"""
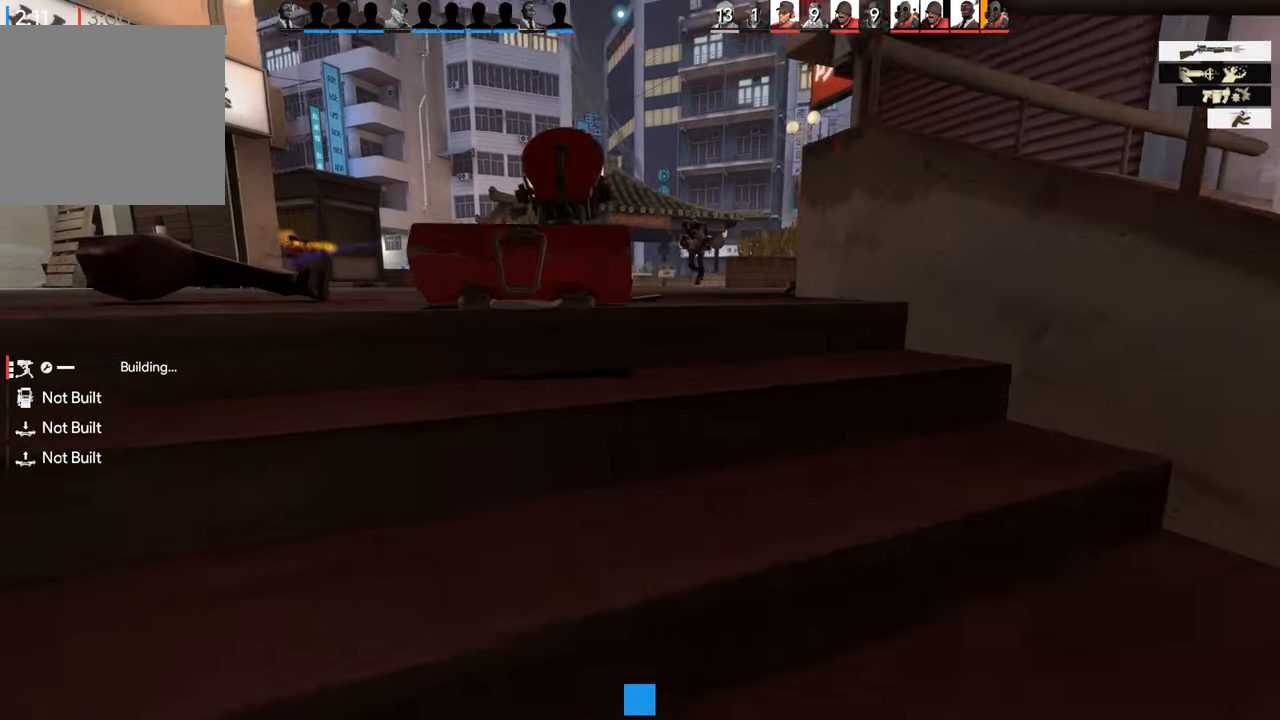
{"buttons": [], "left_stick": "center", "right_stick": "center", "events": [[150, "left_stick", "center"], [167, "R2", "up"]]}
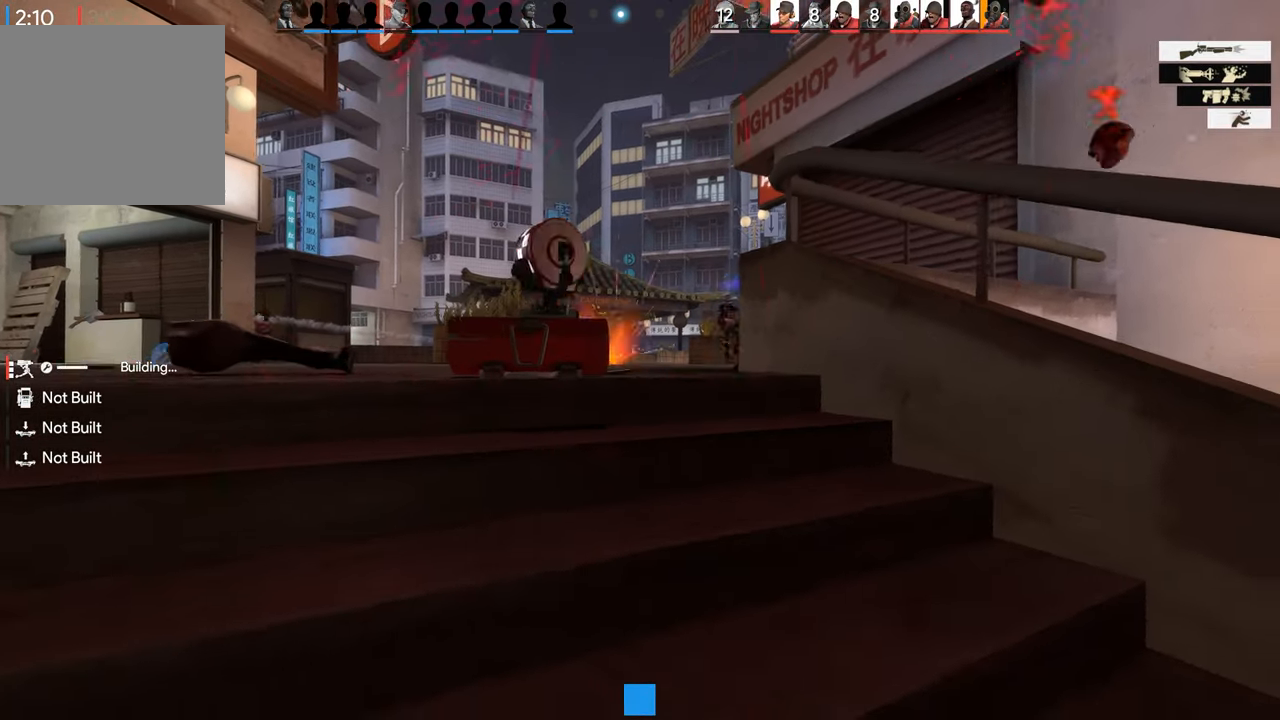
{"buttons": [], "left_stick": "center", "right_stick": "center", "events": []}
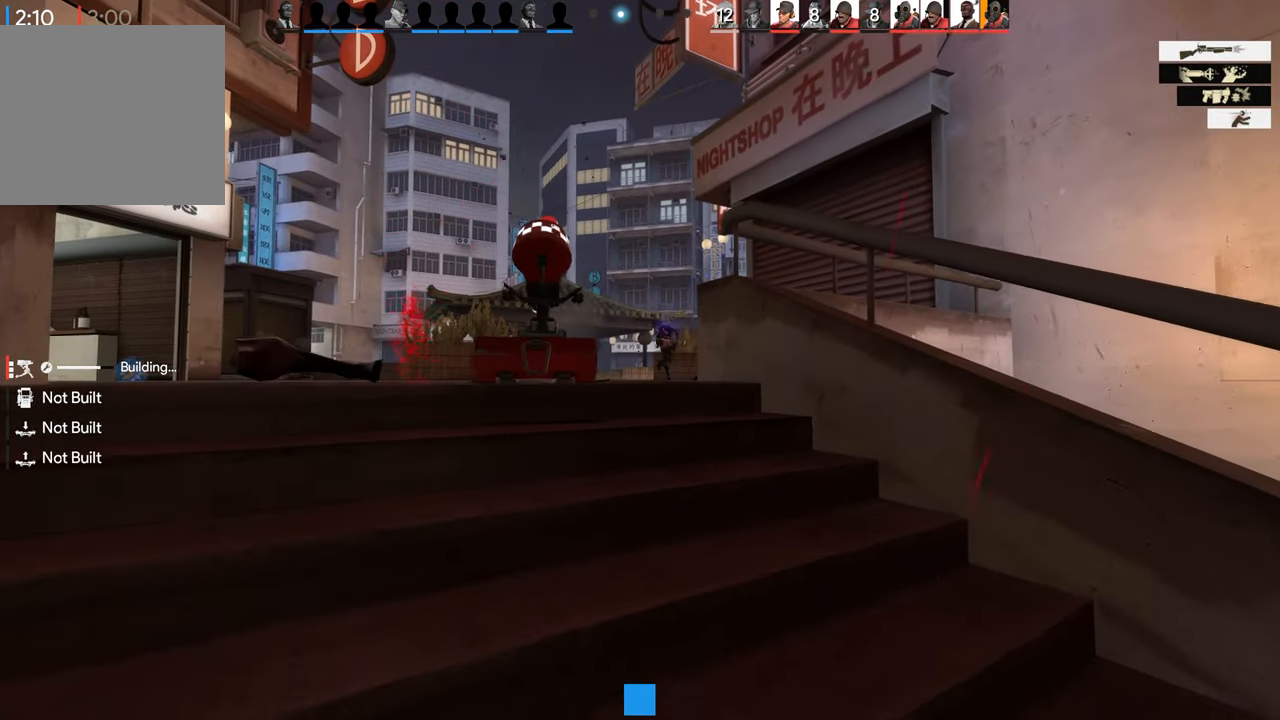
{"buttons": [], "left_stick": "center", "right_stick": "center", "events": []}
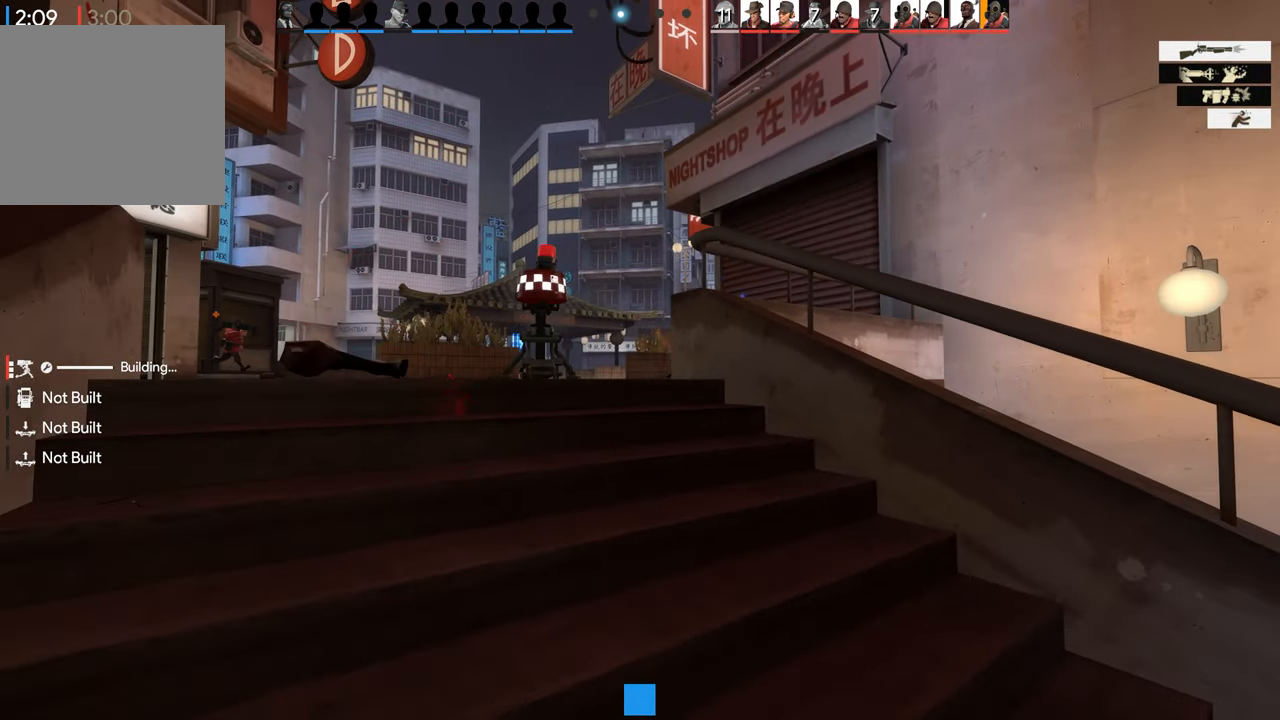
{"buttons": [], "left_stick": "center", "right_stick": "center", "events": []}
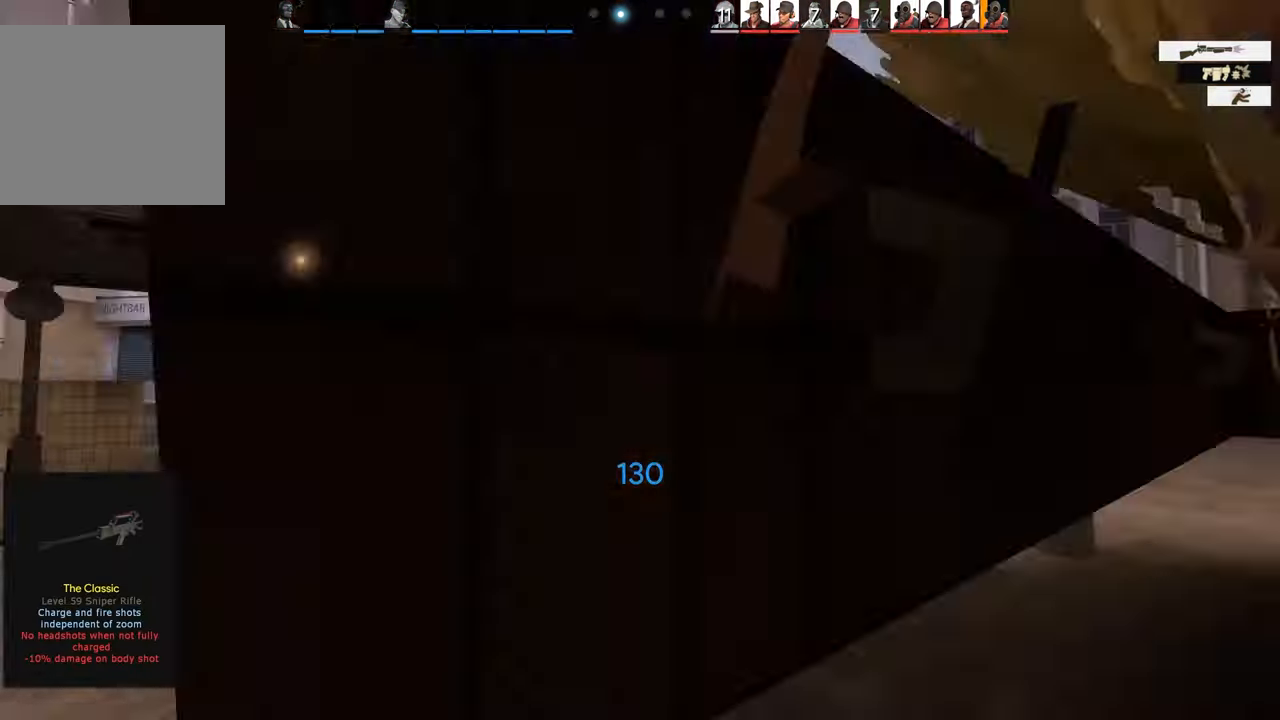
{"buttons": [], "left_stick": "center", "right_stick": "center", "events": []}
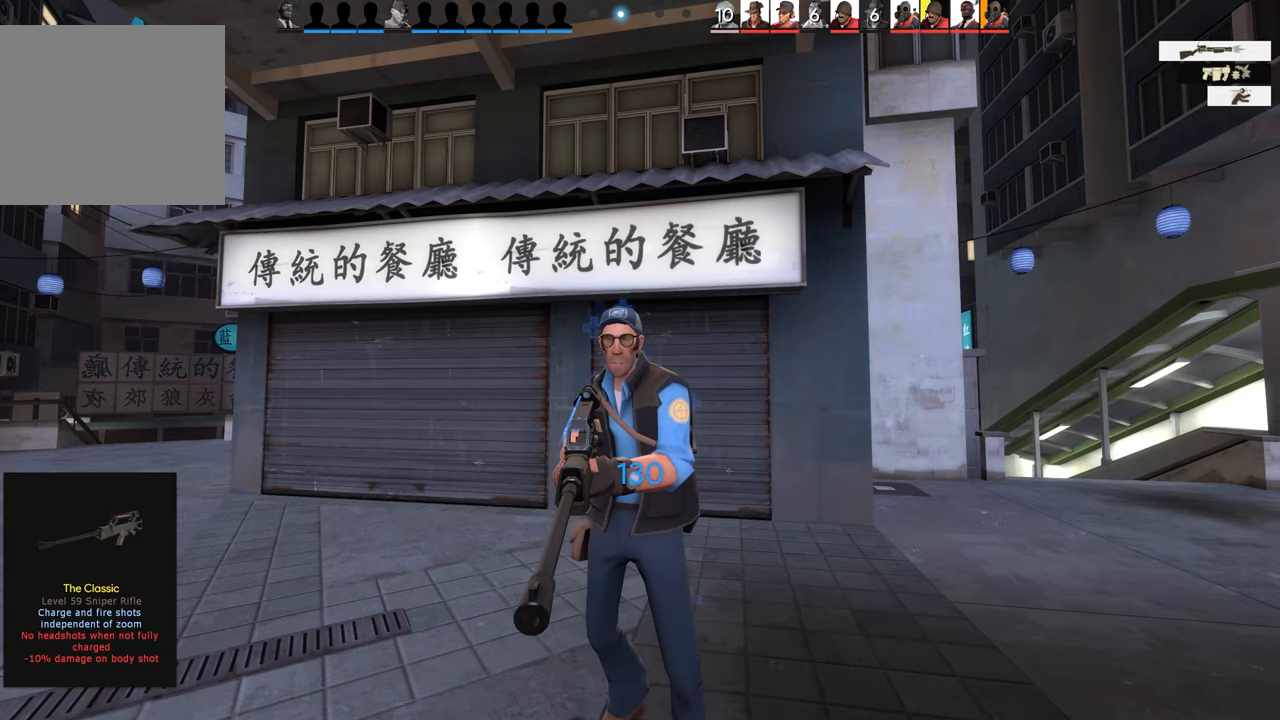
{"buttons": [], "left_stick": "center", "right_stick": "center", "events": []}
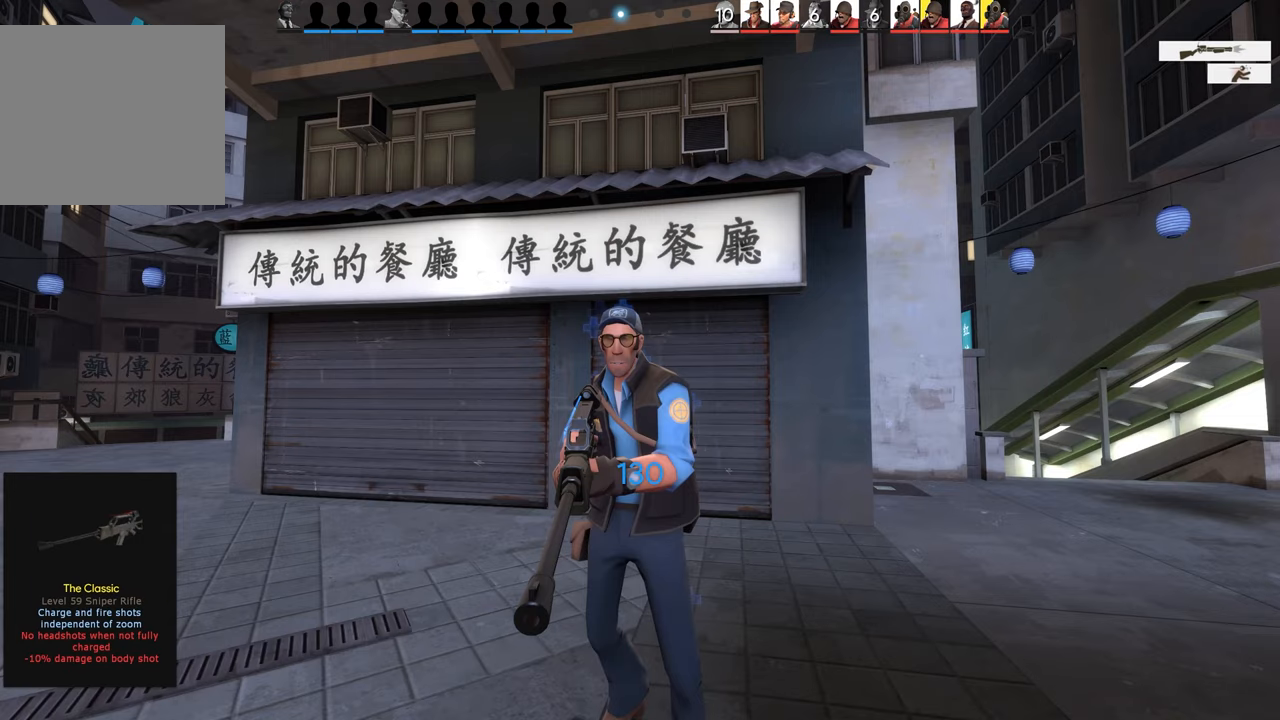
{"buttons": [], "left_stick": "center", "right_stick": "center", "events": []}
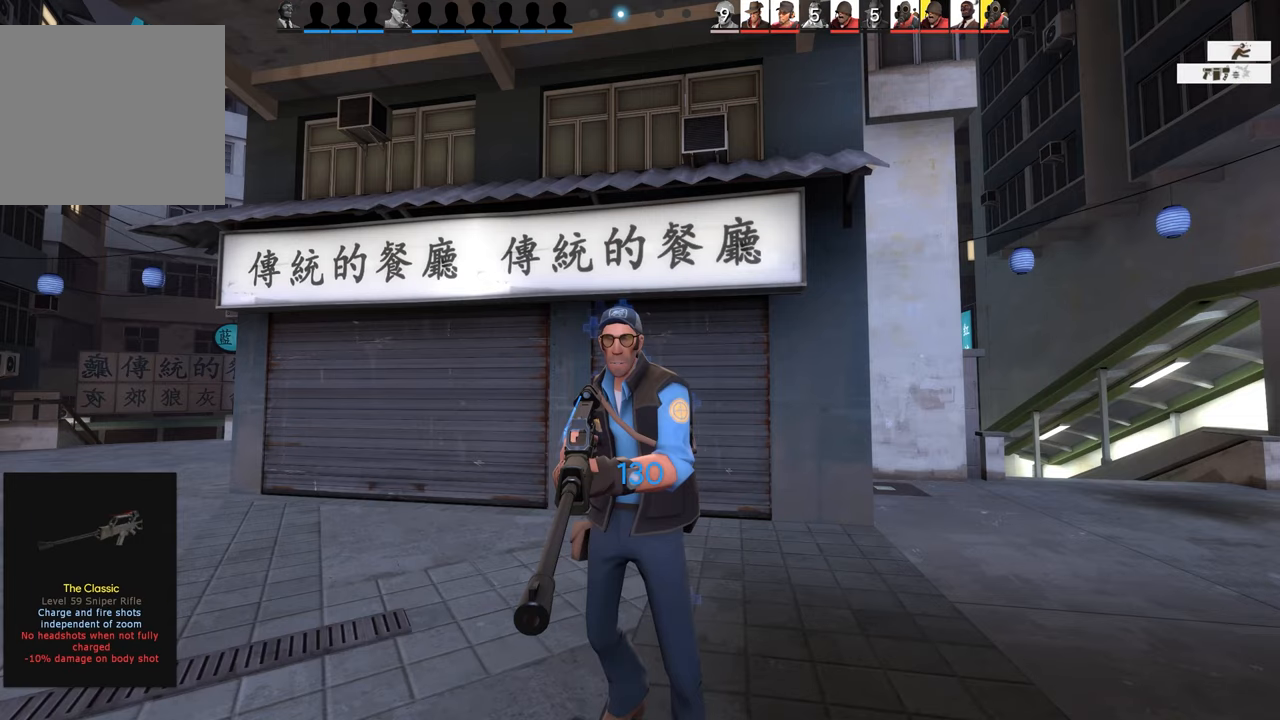
{"buttons": [], "left_stick": "center", "right_stick": "center", "events": []}
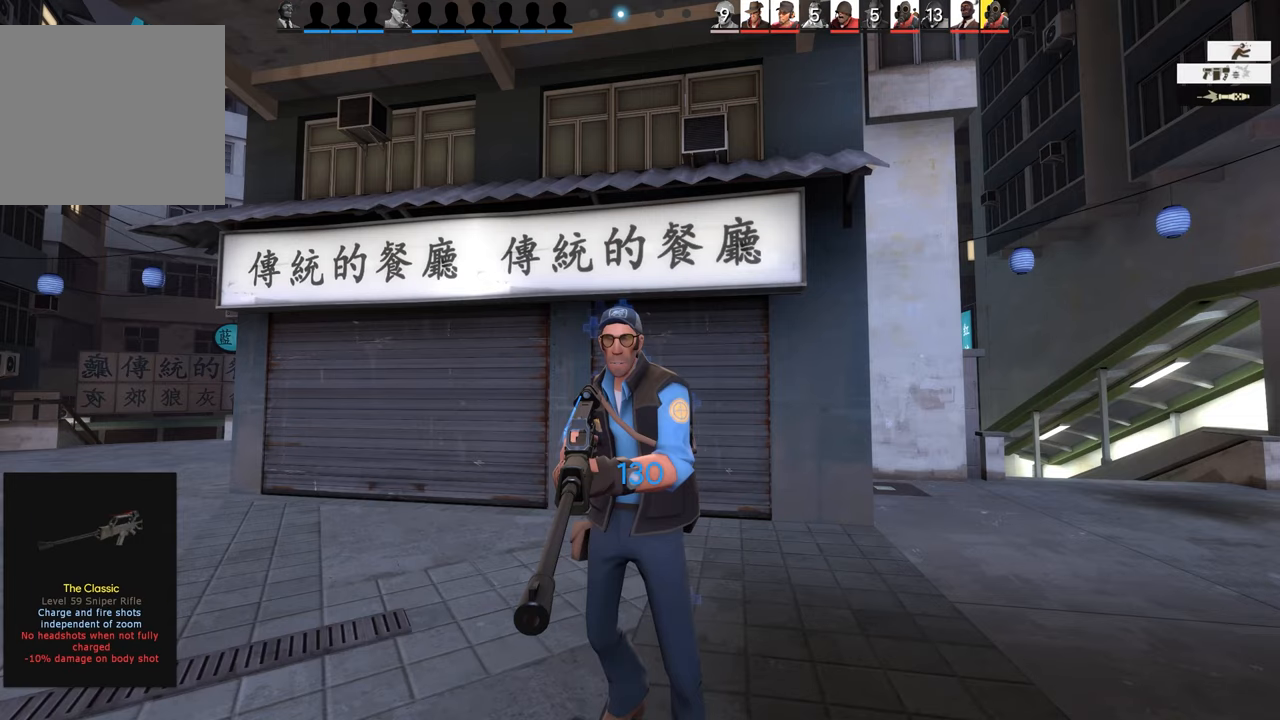
{"buttons": [], "left_stick": "center", "right_stick": "center", "events": [[84, "CROSS", "down"], [184, "CROSS", "up"]]}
"""
### Exercise description
Output the entries above exactly, without their pictures.

### Solution to this problem
{"buttons": [], "left_stick": "center", "right_stick": "center", "events": [[150, "left_stick", "center"], [167, "R2", "up"]]}
{"buttons": [], "left_stick": "center", "right_stick": "center", "events": []}
{"buttons": [], "left_stick": "center", "right_stick": "center", "events": []}
{"buttons": [], "left_stick": "center", "right_stick": "center", "events": []}
{"buttons": [], "left_stick": "center", "right_stick": "center", "events": []}
{"buttons": [], "left_stick": "center", "right_stick": "center", "events": []}
{"buttons": [], "left_stick": "center", "right_stick": "center", "events": []}
{"buttons": [], "left_stick": "center", "right_stick": "center", "events": []}
{"buttons": [], "left_stick": "center", "right_stick": "center", "events": [[84, "CROSS", "down"], [184, "CROSS", "up"]]}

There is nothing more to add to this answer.